O retorno do famoso Demônio de Maxwell
O estudo também resgata um dos experimentos mentais mais conhecidos da história da física: o Demônio de Maxwell.
Proposto em 1867 pelo físico escocês James Clerk Maxwell, o experimento imaginava uma pequena entidade capaz de separar moléculas rápidas e lentas usando uma porta microscópica, aparentemente reduzindo a entropia sem gastar energia.
Décadas depois, os cientistas mostraram que essa aparente violação da segunda lei da termodinâmica desaparece quando se leva em conta o custo físico de adquirir, armazenar e processar informação.
Na nova pesquisa, a ideia reaparece em versão quântica.
Em vez de selecionar partículas conforme sua velocidade, o sistema utiliza as informações obtidas durante as medições para decidir automaticamente qual será a próxima intervenção sobre os qubits, guiando sua evolução por caminhos que normalmente não ocorreriam.
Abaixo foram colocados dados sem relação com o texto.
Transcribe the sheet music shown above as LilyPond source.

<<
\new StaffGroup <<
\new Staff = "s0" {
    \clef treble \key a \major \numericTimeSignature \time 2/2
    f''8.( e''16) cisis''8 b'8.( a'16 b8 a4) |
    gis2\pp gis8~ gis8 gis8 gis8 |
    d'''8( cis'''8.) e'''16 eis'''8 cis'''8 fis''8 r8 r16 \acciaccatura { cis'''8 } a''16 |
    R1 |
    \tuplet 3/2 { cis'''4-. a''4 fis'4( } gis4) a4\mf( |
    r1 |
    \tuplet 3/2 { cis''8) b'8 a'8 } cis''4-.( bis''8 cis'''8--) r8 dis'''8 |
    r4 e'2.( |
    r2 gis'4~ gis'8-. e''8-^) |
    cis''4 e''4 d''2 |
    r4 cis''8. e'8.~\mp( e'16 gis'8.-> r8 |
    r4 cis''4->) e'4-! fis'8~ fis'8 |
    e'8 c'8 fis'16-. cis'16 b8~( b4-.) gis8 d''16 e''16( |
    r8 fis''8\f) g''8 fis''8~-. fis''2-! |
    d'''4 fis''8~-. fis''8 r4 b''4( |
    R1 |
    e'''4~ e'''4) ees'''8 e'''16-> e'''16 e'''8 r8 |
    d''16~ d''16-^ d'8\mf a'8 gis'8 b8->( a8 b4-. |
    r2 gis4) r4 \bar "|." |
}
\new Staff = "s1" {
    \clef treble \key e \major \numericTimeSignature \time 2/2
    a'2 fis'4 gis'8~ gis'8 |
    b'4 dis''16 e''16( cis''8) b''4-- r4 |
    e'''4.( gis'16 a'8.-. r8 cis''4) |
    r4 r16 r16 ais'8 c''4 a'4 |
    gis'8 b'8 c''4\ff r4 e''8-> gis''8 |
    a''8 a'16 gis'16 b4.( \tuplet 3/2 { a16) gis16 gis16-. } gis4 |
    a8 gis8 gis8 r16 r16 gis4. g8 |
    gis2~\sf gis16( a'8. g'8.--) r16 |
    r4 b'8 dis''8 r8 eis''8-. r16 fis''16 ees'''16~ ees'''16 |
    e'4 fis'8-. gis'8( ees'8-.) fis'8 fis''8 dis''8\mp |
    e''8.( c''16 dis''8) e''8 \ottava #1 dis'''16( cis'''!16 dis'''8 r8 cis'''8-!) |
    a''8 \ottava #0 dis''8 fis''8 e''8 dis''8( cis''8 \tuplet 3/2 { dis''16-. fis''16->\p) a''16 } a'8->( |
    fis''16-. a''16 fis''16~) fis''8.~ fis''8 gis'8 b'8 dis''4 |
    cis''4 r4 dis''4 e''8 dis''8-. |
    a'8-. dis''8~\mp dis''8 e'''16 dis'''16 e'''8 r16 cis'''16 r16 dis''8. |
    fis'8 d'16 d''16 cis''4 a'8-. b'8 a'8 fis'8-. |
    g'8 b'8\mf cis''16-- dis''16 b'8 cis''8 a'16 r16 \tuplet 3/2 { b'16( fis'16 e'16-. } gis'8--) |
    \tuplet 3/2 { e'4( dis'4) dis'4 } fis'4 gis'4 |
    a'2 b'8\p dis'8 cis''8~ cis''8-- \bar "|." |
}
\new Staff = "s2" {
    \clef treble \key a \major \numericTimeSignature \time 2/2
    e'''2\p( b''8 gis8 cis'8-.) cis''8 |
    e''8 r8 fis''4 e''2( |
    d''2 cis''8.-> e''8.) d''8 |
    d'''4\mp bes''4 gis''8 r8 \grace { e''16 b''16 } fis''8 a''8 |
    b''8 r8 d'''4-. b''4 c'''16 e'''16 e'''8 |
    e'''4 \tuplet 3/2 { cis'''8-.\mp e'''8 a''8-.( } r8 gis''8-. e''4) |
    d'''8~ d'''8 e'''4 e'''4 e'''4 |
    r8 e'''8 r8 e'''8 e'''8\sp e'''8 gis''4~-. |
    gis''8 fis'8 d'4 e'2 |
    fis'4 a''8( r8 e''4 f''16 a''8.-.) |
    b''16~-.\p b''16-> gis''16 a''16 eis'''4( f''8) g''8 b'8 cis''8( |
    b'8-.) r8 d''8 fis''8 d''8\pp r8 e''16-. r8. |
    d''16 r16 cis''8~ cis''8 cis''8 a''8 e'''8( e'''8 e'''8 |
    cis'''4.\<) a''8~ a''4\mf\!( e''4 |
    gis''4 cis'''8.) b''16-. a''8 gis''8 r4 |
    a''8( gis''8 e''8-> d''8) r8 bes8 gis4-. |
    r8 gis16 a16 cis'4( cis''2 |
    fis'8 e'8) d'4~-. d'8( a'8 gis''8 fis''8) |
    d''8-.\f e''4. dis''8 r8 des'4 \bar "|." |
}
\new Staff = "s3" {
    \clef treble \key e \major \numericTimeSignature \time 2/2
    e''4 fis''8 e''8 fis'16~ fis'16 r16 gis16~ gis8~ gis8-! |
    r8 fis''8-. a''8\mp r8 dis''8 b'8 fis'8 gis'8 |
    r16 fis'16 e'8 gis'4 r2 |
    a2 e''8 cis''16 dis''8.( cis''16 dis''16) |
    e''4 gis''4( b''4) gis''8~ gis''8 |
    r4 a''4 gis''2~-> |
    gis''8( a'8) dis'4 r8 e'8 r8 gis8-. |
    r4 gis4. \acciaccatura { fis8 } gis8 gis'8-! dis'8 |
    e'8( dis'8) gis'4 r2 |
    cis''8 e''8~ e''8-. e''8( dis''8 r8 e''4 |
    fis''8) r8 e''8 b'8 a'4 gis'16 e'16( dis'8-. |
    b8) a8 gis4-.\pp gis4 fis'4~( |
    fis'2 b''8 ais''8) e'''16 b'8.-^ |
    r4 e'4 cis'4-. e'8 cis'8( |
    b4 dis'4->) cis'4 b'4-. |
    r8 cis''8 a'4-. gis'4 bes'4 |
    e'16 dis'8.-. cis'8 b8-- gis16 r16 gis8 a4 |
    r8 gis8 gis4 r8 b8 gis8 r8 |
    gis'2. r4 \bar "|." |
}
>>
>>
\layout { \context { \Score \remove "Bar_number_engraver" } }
Medir também pode gerar energia

Talvez a descoberta mais surpreendente do trabalho esteja relacionada ao papel das medições.
Tradicionalmente, observar um sistema quântico sempre foi visto como uma fonte inevitável de perturbação. Os pesquisadores agora propõem enxergar esse processo como um recurso termodinâmico.
Segundo o estudo, a informação obtida durante as medições pode ser utilizada para realizar trabalho útil.
Dessa ideia nasce o conceito de um motor de medição contínua. Diferentemente de uma máquina convencional, alimentada por calor ou combustível, esse dispositivo utilizaria as próprias informações coletadas nas observações para redirecionar parte da energia do sistema.
No futuro, essa energia poderia ser empregada para alimentar operações em computadores quânticos ou até carregar baterias baseadas em fenômenos quânticos.
Um avanço que pode impulsionar novas tecnologias
Por enquanto, toda a proposta permanece no campo teórico. O próximo objetivo da equipe é validar os protocolos utilizando qubits supercondutores, uma das plataformas mais promissoras da computação quântica atual por oferecer tempos de resposta extremamente rápidos e alta eficiência nas medições.
Se os experimentos confirmarem as previsões, o estudo poderá representar um avanço importante para áreas como computação quântica, sensores de altíssima precisão e novas formas de armazenamento de energia.
A pesquisa não muda nossa experiência cotidiana do tempo nem abre caminho para viagens temporais. Sua principal contribuição é mostrar que, no universo quântico, o fluxo temporal pode ser controlado de maneiras muito mais sofisticadas do que se imaginava. E talvez a ideia mais fascinante seja justamente esta: em certas condições, simplesmente observar um sistema pode deixar de ser um ato passivo e se transformar em uma nova fonte de energia para as tecnologias do futuro.